▶ [Lista de tareas]
1. Responde, por favor, estas preguntas sobre el texto de don Carlos en Orduña:
(a) ¿Por qué localidad entró don Carlos en España el 16 de julio de 1873?
(b) ¿Qué día y en qué momento del día llegó a Orduña?
(c) ¿Quién se enteró de su llegada de madrugada?
2. Prolonga el texto sobre don Carlos en Orduña a partir de su última frase.

▶ [Extracto del documento]
+-------+

Orduña, peana del Pretendiente
Las visitas de don Carlos a los lugares se transformaban en un premio.
Al transformarse en un premio se había hecho soluble con ellos: con Vera de Bidasoa, Estella, Loyola, Azpeitia, Durango, Orduña.
Esto le daba una calidad eucarística que le salvaba y salvaba.
El 16 de julio de 1873, festividad de la Santa Cruz y de la virgen del Carmen, don Carlos había entrado en España por Zugarramurdi.
Con este arranque que derrochaba fe y ponía en pie la España católica, su monarquía se despegaba de liberales y revolucionarios, de republicanos y. alfonsinos.
La expedición del Pretendiente aceleró el corazón de los carlistas.
Se pensaba en las rápidas marchas, tejidas y llevadas a buen puerto, durante la anterior guerra de los Siete Años, o por Gómez, o por el propio Carlos V, en las que, además de un fin militar, se perseguía con toda el alma un signo de presencia y de fuerza.
El 30 de julio por la tarde llegaba a Orduña.
Era la víspera de la fiesta de San Ignacio.
De madrugada se enteró el alcalde de la villa.
Los jesuitas no fueron los únicos. También se acicaló toda Orduña. Se lavaron la cara las casas y, con mayor gasto y fantasía, los palacetes. Las autoridades invirtieron mayores cantidades en halagar al nuevo soberano. El pueblo llano empleó el día en ir y venir de un extremo a otro de la villa y con la disculpa de mejorar el aspecto de calles y plazas, encontrar buena excusa para verse.

+-------+

[Entradas de datos recopiladas]
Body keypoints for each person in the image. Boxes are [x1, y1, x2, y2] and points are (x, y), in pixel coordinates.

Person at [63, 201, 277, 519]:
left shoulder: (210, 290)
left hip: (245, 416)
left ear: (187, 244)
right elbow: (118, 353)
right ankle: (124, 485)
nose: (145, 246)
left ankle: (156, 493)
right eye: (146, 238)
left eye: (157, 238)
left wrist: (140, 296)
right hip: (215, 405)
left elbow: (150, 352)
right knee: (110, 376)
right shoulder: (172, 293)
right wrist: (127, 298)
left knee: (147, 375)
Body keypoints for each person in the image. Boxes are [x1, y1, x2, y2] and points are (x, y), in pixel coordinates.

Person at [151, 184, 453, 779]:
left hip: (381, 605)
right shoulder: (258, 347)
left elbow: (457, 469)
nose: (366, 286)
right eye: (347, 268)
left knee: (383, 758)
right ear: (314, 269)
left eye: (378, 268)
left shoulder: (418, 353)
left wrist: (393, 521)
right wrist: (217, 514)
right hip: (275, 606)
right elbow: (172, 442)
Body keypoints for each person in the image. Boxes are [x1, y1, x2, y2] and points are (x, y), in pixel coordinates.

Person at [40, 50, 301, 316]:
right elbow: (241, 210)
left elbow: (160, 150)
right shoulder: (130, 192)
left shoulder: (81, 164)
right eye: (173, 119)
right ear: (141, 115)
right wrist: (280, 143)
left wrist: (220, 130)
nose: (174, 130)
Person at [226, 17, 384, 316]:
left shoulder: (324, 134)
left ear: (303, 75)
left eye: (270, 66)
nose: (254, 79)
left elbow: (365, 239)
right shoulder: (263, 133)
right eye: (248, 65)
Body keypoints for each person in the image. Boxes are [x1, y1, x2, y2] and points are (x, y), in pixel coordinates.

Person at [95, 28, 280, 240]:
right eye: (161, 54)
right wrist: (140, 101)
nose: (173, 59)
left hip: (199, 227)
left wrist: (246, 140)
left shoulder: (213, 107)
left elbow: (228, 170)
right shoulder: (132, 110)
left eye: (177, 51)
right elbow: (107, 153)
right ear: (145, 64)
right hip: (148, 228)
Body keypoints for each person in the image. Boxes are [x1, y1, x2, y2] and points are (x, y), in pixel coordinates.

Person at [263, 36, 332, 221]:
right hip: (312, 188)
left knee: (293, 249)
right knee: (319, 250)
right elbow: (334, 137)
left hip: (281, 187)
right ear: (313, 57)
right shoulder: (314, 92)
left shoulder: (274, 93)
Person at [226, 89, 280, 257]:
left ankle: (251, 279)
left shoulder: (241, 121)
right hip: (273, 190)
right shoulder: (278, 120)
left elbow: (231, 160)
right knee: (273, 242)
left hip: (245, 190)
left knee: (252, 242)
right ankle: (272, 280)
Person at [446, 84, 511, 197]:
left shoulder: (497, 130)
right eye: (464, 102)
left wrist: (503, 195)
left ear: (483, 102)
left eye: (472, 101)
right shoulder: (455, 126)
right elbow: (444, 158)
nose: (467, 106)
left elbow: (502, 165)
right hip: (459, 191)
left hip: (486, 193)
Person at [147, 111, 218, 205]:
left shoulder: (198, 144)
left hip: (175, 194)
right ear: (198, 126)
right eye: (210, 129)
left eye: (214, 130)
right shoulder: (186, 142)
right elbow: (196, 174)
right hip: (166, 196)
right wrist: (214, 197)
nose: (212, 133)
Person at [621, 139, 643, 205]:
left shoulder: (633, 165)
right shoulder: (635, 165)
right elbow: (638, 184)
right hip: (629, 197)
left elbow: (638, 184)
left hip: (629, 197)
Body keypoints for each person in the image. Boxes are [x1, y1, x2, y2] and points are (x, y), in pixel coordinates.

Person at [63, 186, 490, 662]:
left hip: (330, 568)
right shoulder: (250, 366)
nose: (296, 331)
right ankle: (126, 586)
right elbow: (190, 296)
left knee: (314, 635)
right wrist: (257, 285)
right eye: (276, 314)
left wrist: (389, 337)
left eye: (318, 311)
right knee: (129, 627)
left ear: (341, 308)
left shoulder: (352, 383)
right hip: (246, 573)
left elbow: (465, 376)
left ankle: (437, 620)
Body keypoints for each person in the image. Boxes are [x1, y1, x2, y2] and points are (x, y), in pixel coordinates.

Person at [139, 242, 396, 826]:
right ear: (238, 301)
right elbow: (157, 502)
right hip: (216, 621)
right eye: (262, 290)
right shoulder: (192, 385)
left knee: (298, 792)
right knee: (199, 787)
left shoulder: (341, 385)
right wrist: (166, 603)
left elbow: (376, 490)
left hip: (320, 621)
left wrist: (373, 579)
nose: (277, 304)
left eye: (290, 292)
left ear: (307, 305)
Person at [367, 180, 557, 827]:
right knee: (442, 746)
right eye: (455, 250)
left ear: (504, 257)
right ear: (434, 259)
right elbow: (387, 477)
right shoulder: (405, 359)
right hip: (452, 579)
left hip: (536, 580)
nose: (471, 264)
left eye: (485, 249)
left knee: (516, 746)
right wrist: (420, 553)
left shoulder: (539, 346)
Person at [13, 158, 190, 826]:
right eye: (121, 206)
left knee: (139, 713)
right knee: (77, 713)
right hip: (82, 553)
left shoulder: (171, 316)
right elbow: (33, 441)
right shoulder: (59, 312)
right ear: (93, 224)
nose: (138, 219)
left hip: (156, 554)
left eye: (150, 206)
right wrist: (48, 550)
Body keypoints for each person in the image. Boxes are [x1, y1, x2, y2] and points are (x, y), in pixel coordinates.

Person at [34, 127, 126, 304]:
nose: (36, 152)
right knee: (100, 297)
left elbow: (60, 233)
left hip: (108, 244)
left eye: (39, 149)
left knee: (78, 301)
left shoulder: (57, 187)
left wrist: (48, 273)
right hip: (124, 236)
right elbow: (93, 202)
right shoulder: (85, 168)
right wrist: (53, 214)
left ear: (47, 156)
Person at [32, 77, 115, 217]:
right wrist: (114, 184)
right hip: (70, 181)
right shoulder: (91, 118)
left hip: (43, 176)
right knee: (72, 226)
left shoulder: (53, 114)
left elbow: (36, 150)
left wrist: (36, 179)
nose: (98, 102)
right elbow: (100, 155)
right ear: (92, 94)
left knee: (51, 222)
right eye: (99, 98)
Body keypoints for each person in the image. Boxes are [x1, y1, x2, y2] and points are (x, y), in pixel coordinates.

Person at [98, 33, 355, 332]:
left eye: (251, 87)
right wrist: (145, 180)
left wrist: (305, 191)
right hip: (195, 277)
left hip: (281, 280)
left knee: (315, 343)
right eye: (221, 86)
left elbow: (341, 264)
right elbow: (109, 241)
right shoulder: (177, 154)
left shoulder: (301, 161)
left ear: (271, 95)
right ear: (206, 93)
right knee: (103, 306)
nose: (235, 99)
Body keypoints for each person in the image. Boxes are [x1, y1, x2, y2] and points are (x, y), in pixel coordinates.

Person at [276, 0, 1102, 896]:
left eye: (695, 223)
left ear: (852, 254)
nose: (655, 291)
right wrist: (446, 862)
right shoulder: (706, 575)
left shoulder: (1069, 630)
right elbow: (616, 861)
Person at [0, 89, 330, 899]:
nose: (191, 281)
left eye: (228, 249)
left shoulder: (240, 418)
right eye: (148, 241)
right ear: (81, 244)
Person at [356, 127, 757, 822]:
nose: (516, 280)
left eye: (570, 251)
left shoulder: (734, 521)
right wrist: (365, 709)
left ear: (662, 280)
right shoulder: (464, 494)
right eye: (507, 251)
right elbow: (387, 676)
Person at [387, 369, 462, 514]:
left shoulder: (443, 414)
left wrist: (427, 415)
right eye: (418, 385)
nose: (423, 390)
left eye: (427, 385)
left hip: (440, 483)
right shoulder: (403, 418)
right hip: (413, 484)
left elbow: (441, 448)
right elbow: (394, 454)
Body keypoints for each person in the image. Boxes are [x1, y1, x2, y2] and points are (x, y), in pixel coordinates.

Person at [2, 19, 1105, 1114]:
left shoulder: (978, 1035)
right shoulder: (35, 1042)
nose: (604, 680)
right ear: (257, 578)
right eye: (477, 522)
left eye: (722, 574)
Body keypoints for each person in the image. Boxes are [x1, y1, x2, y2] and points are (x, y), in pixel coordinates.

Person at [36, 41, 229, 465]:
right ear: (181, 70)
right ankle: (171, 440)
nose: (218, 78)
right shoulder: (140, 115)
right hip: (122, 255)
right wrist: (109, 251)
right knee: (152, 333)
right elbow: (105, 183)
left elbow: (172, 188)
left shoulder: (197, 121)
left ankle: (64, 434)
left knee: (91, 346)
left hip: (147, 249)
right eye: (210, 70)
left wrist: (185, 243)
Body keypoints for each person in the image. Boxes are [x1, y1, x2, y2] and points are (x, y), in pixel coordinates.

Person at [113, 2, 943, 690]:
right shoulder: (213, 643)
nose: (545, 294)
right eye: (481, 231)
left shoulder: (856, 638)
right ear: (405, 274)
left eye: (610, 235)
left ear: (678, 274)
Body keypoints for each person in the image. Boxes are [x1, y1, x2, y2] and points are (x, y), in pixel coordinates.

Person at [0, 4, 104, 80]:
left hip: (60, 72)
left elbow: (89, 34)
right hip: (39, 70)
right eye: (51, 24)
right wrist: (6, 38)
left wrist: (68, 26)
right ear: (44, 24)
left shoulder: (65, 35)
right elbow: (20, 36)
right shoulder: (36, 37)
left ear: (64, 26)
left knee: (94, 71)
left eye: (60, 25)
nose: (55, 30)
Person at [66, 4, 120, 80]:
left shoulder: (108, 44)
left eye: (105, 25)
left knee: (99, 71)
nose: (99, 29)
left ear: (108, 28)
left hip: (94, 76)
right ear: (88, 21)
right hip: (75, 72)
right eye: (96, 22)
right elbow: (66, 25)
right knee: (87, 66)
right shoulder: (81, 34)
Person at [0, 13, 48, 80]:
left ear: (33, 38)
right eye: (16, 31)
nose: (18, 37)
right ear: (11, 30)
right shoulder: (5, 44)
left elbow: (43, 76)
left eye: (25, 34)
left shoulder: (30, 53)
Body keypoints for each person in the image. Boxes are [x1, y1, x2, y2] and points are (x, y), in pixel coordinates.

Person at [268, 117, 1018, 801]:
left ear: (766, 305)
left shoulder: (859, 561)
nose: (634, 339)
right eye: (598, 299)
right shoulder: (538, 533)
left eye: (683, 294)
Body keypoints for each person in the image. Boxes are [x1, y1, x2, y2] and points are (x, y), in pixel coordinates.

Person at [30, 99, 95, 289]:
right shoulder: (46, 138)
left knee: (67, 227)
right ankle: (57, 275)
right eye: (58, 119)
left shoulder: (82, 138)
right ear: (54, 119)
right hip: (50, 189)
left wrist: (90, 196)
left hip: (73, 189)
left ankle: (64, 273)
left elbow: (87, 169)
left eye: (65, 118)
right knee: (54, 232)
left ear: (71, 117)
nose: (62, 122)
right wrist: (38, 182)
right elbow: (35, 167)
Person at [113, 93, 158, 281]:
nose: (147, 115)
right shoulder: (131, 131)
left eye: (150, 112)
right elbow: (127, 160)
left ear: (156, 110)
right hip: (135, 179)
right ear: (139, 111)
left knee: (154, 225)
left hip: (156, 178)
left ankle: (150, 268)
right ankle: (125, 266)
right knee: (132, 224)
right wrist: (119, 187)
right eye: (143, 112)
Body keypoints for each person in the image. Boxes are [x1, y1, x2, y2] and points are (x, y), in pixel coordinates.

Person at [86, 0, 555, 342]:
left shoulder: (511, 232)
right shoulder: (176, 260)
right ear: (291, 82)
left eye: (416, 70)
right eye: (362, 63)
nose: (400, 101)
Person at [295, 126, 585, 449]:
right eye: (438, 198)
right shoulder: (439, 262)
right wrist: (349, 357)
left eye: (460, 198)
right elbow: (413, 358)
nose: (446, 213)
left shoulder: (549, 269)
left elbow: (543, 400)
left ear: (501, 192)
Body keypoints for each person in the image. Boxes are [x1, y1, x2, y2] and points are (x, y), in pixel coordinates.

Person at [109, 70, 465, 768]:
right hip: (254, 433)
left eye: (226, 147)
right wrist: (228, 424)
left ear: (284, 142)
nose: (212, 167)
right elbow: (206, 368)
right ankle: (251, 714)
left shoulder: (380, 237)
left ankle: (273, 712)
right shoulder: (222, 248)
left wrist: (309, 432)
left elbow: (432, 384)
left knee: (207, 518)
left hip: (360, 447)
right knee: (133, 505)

+-------+

▶ [Conjunto de respuestas]
1.
(a) Por Zugarramurdi.
(b) El 30 de julio, por la tarde.
(c) El alcalde de la villa.

2.
La estancia de don Carlos fue breve, pero bien significativa.
La crónica del colegio de los jesuitas empezaba así el relato:
—Pasemos a recordar otra venida, mucho más agradable que la referida, la del varón nobilísimo en el que la España católica colocaba toda su esperanza, Carlos VII, que el día del triunfo de la Santa Cruz y de la Virgen del Carmen había entrado en España dispuesto a redimirla, como rey católico que era de ella.
Orduña entera se convirtió en una catedral vertiginosa.
El ayuntamiento, el cabildo eclesiástico «y una inmensa multitud de pueblo» salía a rendir a don Carlos, que llegaba acompañado de numerosos batallones de soldados.
Faltaron los jesuitas aposta. El mensaje era claro y la crónica recoge así:
—Porque no queríamos dar a nadie el menor pretexto para atizar la persecución de nuestros enemigos […]. Nuestra prudente actitud fue acaso censurada por algunos, pero mereció la aprobación plena del Rey al día siguiente 118.
Mientras tanto, el celo desplegado, en general, se acentuó durante la noche al destacar en la oscuridad la profusión de hachones, farolillos y luces en torno al retrato de don Carlos albergado en hornacinas improvisadas por la villa.
La circunstancia y el momento beneficiaba a don Carlos.
El ayuntamiento fingió una víspera de gloria al pueblo en el día de San Ignacio. Bien por el municipio, los carlistas, don Carlos, los jesuitas y su manera de montárselo todos.
La dinastía carlista, ya legendaria, y sus renuevos daban sombra a la Compañía, pero a su vez la recibían con un golpe de efecto, arrodillados ante la estatua de San Ignacio.
Hubo tiempo para pensárselo.
Por fin don Carlos se aprestó a entrar en el colegio.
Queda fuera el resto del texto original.